Task prompt →
Which abbreviated symbols for component values (resistance, capacitance, or inductance) appear in the LCR meter excerpt?

Uh, a bit. uh, brute force. But you know, if you want to do this properly and your high-end Lcr meters, you know you get one of your real high-end bench ones and stuff like that, Then yeah, they'll be measuring these until the cows come home and calculating all this stuff. I just find it amazing that from these two simple values here, and from simple measurements, all of this just comes out in the wash.

So how does your Lcr meter determine in auto mode? Whether or not it's inductor or a capacitor, Or whether or not you know what are the series? Uh, what are the dominant values? Whether it's a dominant resistor, you saw it in the measurements before it thought the capacitor was a resistor. Um, in auto mode, It's not that it didn't know any better. it's that's what came out of the dominant thing. So um, what we've got here is our once again our complex plane.

Positive J Operator Positive reactance. This is our reactants. Whether or not it's positive like this, or whether or not it's negative like this. As I said, if it's positive in relation to the real resistance value, Rs remember that this is the real resistance component.

It has no reactants whatsoever. Zero, uh, phase angle. If you're measuring Um, Lcr meters can actually measure they can measure resistance as well hence the R in the Lcr name, then yeah, it'll be like a real resistance Like that. there will be.

For an ideal component, there will be no other capacitance or inductance. but in practice there always is. If you're measuring a real resistor like this with your Lcr meter, there's going to be a small amount of capacitance in parallel with it. That's going to be uh C P that we looked at before and then you're going to have L S like this and they're going to be your components.

Provided information →
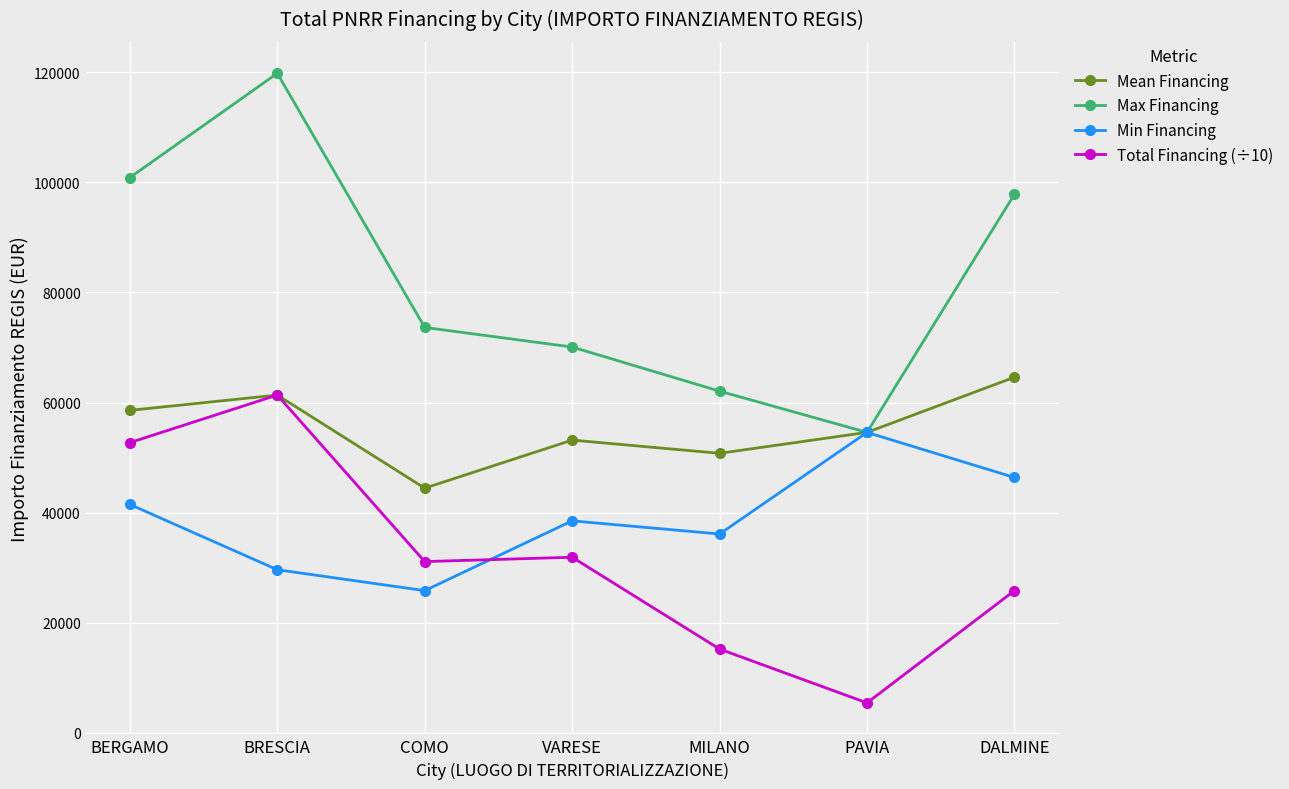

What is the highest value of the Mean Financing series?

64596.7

---

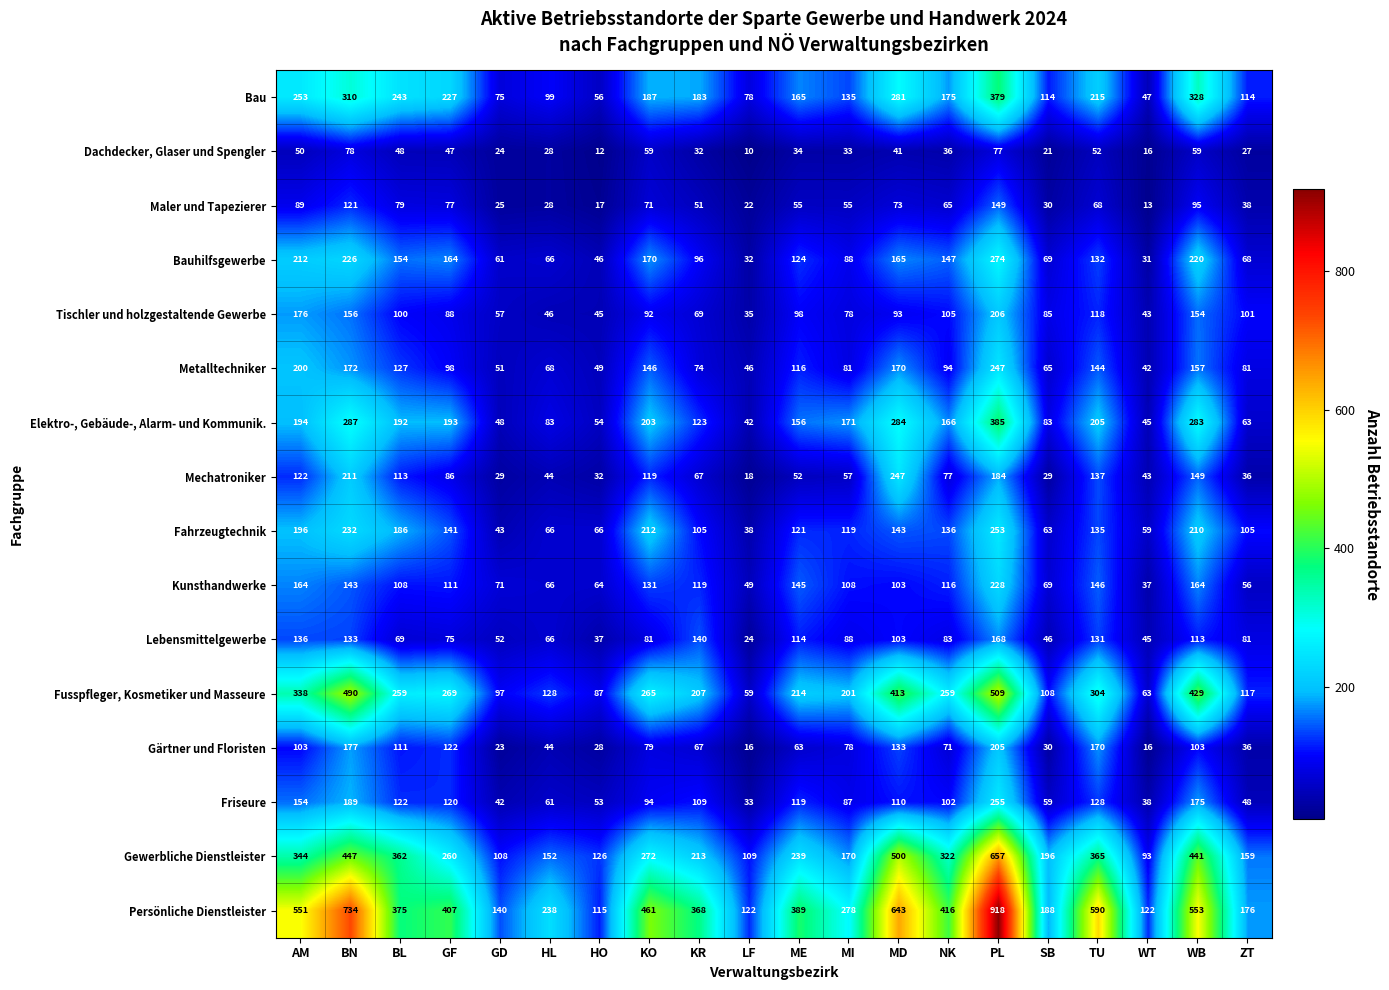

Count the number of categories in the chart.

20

Your solution →
Rs, C P, L S